La conciencia de que el expolio arqueológico es un crimen que causa daños irreparables en el patrimonio es una realidad que aún no ha terminado de crearse en España. Para muchos, salir al campo con un detector de metales, buscar monedas antiguas o desenterrar piezas de cerámica continúa siendo una afición permisible, hasta el punto de que algunos medios de comunicación siguen catalogando estas actividades dentro de su oferta de ocio para el fin de semana.

Sin embargo, en esta ocasión la ley va por delante de la conciencia, y los delitos contra el patrimonio comienzan a penarse con mayor severidad. Una lección que dos jubilados de Aragón pueden estar a punto de aprender de la forma más dura. Ricardo Granada y Mariano Ostalé fueron detenidos en el año 2013 como culminación de una larga operación de la Guardia Civil contra el expolio arqueológico y el comercio ilegal de antigüedades. La pareja de acusados efectuaba sus saqueos en el poco conocido y escasamente protegido yacimiento de Aratis, muy rico en restos de época ibérica pero por el momento excavado de forma muy insuficiente pese a contar con la categoría de Bien de interés Cultural. Granada y Ostalé extrajeron durante décadas piezas de diverso valor, vendiéndolas en el mercado negro y creando una red de relaciones que llegaba hasta coleccionistas de todo el mundo. Fue precisamente una colección de magníficos cascos ibéricos lo que puso a las autoridades sobre la pista de estos saqueos. Desde Alemania y Austria llegaron varias alertas de que los cascos, que tras la muerte de su comprador salieron a subasta, podían proceder de excavaciones ilegales en algún punto de Aragón, pero los responsables en España tardaron varios años en reaccionar con contundencia.

Datos de origen:
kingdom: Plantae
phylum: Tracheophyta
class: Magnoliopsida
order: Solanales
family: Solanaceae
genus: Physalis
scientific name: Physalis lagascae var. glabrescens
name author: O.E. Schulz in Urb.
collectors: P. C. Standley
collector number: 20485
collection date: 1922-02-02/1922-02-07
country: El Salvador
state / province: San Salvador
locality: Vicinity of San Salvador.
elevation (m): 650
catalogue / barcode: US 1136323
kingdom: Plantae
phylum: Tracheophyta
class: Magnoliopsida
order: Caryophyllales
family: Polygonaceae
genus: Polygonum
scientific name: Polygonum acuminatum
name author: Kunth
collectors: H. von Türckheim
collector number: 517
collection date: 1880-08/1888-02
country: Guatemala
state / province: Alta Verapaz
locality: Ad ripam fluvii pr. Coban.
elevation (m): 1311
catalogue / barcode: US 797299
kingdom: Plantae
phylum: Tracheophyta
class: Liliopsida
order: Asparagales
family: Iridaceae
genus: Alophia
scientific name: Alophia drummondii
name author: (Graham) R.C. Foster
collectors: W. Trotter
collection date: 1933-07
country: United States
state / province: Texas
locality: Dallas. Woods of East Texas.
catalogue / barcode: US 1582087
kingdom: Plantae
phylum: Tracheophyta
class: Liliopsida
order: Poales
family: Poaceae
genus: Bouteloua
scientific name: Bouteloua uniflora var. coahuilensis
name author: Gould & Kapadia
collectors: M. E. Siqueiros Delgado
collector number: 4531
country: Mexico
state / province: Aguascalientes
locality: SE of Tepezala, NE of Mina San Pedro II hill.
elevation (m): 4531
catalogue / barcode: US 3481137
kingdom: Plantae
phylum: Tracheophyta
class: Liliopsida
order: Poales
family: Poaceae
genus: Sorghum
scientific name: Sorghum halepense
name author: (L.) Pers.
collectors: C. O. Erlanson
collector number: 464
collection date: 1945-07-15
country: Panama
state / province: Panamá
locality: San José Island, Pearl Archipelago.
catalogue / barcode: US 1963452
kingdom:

Qué hay que hacer:
• 1. Según el texto sobre el expolio arqueológico, ¿en qué año detuvieron a Ricardo Granada y Mariano Ostalé?
• 2. Escribe la continuación del texto sobre el expolio arqueológico a partir de su última oración.
Las filas no intervienen en esto.

Soluciones:
• 1. En el año 2013.

• 2.
Al ser detenidos, los agentes encontraron en posesión de los acusados casi 5.000 piezas arqueológicas de diversa procedencia y valor, desde monedas y restos cerámicos a esculturas de mayor valor. Cinco años después de su detención se ha celebrado por fin el juicio contra los dos acusados, que se enfrentan a la posibilidad de una condena de siete años de prisión por expolio de patrimonio y venta ilegal de material arqueológico. Dentro de la acusación se han personado tanto el gobierno de Aragón como el Ayuntamiento de Aranda de Moncayo, término municipal en el que se encuentra el yacimiento de Aratis saqueado por los acusados. De lograr evitar la prisión, los acusados tendrían que pagar una multa que superaría los 100.000 euros.